Sure, I’ve learned a lot. Sure, I’ve enjoyed classes and the professors and the overall college experience. But that is easily expected of the average college student.

When we began our “park nights,” it was last spring and we were suffering from the sting of midterms. Feeling the restlessness of a wild colt after being pinned in by heavy textbooks, we piled into an Element (a boxlike contraption of a car), drove around Bowling Green with too loud music, and yelled at the random pedestrian here and there. However, it was not long before we were bored and needed something else to blow off steam, and the sugar rush of too many GADS donuts.

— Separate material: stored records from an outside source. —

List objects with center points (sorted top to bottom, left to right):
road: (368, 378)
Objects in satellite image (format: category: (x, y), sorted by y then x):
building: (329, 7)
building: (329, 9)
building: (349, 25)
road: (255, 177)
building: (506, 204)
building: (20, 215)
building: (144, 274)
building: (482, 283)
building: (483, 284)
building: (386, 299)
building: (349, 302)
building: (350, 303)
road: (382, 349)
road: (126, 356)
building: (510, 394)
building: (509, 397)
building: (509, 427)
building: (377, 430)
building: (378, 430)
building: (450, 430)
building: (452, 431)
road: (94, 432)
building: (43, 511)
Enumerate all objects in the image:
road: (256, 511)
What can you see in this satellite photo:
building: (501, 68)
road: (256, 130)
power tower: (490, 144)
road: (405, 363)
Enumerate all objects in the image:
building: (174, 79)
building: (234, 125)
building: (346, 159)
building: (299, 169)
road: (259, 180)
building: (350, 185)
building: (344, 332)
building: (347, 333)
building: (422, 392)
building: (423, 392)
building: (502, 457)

The only male in the group was also the only Bowling Green native, and suggest around 12:30 a.m. that we go to Covington Park. Upon arriving, the four of us made a mad dash for the tire swing.  We tackled the chains and hoisted ourselves up so we were standing with our heads inches from the bar the swing hung from.  

For the next ten minutes, we screamed too loudly, tried to knock each other off, and woke up the neighborhood from quiet sleep. Fortunately, it was what we needed to let go of the unnecessary energy, and we eventually untangled ourselves from the pinching chains and found ourselves on top of the monkey bars, where we discussed our lives’ problems.

Recently, as we sat atop the cold bars, we brought up the near future of graduating. Two of us graduate in May, one in December, and the last will wait another year or so, depending on how well her major works out.  

We joke that we will still meet up, since we all plan to stick around the area, but the truth sat like an unwelcoming fifth presence:  the “real world” will soon drag us off, whether we become adults or not.

This commentary doesn’t necessarily represent the views of the Herald or the university.